Assigned task:
From the first line to the last, print the records exactly.

►

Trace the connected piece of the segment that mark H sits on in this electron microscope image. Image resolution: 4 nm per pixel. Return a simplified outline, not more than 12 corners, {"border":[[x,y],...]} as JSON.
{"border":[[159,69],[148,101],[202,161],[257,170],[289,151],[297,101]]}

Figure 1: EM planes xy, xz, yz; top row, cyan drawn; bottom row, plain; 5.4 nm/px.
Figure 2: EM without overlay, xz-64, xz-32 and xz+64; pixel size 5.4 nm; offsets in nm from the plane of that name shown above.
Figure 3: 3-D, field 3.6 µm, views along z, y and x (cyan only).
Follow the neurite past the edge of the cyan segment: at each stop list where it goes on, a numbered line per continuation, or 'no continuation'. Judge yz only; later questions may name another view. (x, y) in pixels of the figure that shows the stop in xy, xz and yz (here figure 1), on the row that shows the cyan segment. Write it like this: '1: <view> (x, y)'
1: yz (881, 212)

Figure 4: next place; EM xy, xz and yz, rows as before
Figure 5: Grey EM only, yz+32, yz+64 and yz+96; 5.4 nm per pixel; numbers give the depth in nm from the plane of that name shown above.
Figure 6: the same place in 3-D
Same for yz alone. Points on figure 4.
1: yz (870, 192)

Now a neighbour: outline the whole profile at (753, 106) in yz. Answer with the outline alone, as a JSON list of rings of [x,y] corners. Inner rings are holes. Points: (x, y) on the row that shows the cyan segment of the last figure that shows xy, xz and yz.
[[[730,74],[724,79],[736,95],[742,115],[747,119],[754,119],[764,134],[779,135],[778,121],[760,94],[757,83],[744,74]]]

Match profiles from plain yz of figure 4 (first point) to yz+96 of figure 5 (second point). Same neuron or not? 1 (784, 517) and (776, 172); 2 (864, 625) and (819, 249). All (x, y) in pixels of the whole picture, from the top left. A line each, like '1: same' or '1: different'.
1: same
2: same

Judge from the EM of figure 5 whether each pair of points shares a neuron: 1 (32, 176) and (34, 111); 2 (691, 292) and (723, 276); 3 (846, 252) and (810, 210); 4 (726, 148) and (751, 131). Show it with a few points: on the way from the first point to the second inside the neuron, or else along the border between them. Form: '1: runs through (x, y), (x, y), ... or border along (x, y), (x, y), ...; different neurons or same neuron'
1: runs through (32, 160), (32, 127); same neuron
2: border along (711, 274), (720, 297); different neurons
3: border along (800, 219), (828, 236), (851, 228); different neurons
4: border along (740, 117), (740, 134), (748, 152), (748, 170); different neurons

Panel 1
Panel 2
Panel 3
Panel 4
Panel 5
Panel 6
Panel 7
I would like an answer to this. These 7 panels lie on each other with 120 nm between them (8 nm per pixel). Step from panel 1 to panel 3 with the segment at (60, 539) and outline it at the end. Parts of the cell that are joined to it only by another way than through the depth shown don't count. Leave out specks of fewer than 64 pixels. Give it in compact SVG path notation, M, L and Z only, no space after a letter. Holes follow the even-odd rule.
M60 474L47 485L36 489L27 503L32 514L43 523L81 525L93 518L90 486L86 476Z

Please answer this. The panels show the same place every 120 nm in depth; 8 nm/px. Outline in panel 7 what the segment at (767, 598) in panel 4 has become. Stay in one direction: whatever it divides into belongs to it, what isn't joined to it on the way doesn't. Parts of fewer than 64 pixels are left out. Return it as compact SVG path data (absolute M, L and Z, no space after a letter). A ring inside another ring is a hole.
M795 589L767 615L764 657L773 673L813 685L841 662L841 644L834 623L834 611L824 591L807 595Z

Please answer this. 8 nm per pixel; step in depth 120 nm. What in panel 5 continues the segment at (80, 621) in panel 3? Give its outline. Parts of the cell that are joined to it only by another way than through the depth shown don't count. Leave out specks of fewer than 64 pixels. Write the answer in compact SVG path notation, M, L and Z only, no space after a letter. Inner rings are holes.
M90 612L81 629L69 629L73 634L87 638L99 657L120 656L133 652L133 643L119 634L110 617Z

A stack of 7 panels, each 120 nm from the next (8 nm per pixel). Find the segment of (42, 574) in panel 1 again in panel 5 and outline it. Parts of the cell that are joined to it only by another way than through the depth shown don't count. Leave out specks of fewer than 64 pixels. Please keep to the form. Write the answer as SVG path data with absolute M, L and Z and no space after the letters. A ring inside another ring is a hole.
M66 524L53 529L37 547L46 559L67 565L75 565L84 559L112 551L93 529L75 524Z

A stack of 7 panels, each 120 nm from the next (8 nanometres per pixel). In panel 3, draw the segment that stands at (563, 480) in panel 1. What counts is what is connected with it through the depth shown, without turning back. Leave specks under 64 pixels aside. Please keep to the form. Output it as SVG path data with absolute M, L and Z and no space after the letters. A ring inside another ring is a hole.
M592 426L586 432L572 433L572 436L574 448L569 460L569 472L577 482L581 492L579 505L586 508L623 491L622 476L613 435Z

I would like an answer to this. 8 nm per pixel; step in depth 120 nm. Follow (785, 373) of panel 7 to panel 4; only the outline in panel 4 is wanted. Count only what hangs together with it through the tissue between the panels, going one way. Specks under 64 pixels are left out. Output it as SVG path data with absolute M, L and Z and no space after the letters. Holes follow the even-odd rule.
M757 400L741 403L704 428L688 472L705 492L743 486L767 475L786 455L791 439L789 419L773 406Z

◄

Answer section:
Trace the connected piece of the segment that mark H sits on in this electron microscope image. Image resolution: 4 nm per pixel. Return a simplified outline, not more than 12 corners, {"border":[[x,y],...]} as JSON.
{"border":[[159,69],[148,101],[202,161],[257,170],[289,151],[297,101]]}

Figure 1: EM planes xy, xz, yz; top row, cyan drawn; bottom row, plain; 5.4 nm/px.
Figure 2: EM without overlay, xz-64, xz-32 and xz+64; pixel size 5.4 nm; offsets in nm from the plane of that name shown above.
Figure 3: 3-D, field 3.6 µm, views along z, y and x (cyan only).
Follow the neurite past the edge of the cyan segment: at each stop list where it goes on, a numbered line per continuation, or 'no continuation'. Judge yz only; later questions may name another view. (x, y) in pixels of the figure that shows the stop in xy, xz and yz (here figure 1), on the row that shows the cyan segment. Write it like this: '1: <view> (x, y)'
1: yz (881, 212)

Figure 4: next place; EM xy, xz and yz, rows as before
Figure 5: Grey EM only, yz+32, yz+64 and yz+96; 5.4 nm per pixel; numbers give the depth in nm from the plane of that name shown above.
Figure 6: the same place in 3-D
Same for yz alone. Points on figure 4.
1: yz (870, 192)

Now a neighbour: outline the whole profile at (753, 106) in yz. Answer with the outline alone, as a JSON list of rings of [x,y] corners. Inner rings are holes. Points: (x, y) on the row that shows the cyan segment of the last figure that shows xy, xz and yz.
[[[730,74],[724,79],[736,95],[742,115],[747,119],[754,119],[764,134],[779,135],[778,121],[760,94],[757,83],[744,74]]]

Match profiles from plain yz of figure 4 (first point) to yz+96 of figure 5 (second point). Same neuron or not? 1 (784, 517) and (776, 172); 2 (864, 625) and (819, 249). All (x, y) in pixels of the whole picture, from the top left. A line each, like '1: same' or '1: different'.
1: same
2: same

Judge from the EM of figure 5 whether each pair of points shares a neuron: 1 (32, 176) and (34, 111); 2 (691, 292) and (723, 276); 3 (846, 252) and (810, 210); 4 (726, 148) and (751, 131). Show it with a few points: on the way from the first point to the second inside the neuron, or else along the border between them. Form: '1: runs through (x, y), (x, y), ... or border along (x, y), (x, y), ...; different neurons or same neuron'
1: runs through (32, 160), (32, 127); same neuron
2: border along (711, 274), (720, 297); different neurons
3: border along (800, 219), (828, 236), (851, 228); different neurons
4: border along (740, 117), (740, 134), (748, 152), (748, 170); different neurons

Panel 1
Panel 2
Panel 3
Panel 4
Panel 5
Panel 6
Panel 7
I would like an answer to this. These 7 panels lie on each other with 120 nm between them (8 nm per pixel). Step from panel 1 to panel 3 with the segment at (60, 539) and outline it at the end. Parts of the cell that are joined to it only by another way than through the depth shown don't count. Leave out specks of fewer than 64 pixels. Give it in compact SVG path notation, M, L and Z only, no space after a letter. Holes follow the even-odd rule.
M60 474L47 485L36 489L27 503L32 514L43 523L81 525L93 518L90 486L86 476Z

Please answer this. The panels show the same place every 120 nm in depth; 8 nm/px. Outline in panel 7 what the segment at (767, 598) in panel 4 has become. Stay in one direction: whatever it divides into belongs to it, what isn't joined to it on the way doesn't. Parts of fewer than 64 pixels are left out. Return it as compact SVG path data (absolute M, L and Z, no space after a letter). A ring inside another ring is a hole.
M795 589L767 615L764 657L773 673L813 685L841 662L841 644L834 623L834 611L824 591L807 595Z

Please answer this. 8 nm per pixel; step in depth 120 nm. What in panel 5 continues the segment at (80, 621) in panel 3? Give its outline. Parts of the cell that are joined to it only by another way than through the depth shown don't count. Leave out specks of fewer than 64 pixels. Write the answer in compact SVG path notation, M, L and Z only, no space after a letter. Inner rings are holes.
M90 612L81 629L69 629L73 634L87 638L99 657L120 656L133 652L133 643L119 634L110 617Z

A stack of 7 panels, each 120 nm from the next (8 nm per pixel). Find the segment of (42, 574) in panel 1 again in panel 5 and outline it. Parts of the cell that are joined to it only by another way than through the depth shown don't count. Leave out specks of fewer than 64 pixels. Please keep to the form. Write the answer as SVG path data with absolute M, L and Z and no space after the letters. A ring inside another ring is a hole.
M66 524L53 529L37 547L46 559L67 565L75 565L84 559L112 551L93 529L75 524Z

A stack of 7 panels, each 120 nm from the next (8 nanometres per pixel). In panel 3, draw the segment that stands at (563, 480) in panel 1. What counts is what is connected with it through the depth shown, without turning back. Leave specks under 64 pixels aside. Please keep to the form. Output it as SVG path data with absolute M, L and Z and no space after the letters. A ring inside another ring is a hole.
M592 426L586 432L572 433L572 436L574 448L569 460L569 472L577 482L581 492L579 505L586 508L623 491L622 476L613 435Z

I would like an answer to this. 8 nm per pixel; step in depth 120 nm. Follow (785, 373) of panel 7 to panel 4; only the outline in panel 4 is wanted. Count only what hangs together with it through the tissue between the panels, going one way. Specks under 64 pixels are left out. Output it as SVG path data with absolute M, L and Z and no space after the letters. Holes follow the even-odd rule.
M757 400L741 403L704 428L688 472L705 492L743 486L767 475L786 455L791 439L789 419L773 406Z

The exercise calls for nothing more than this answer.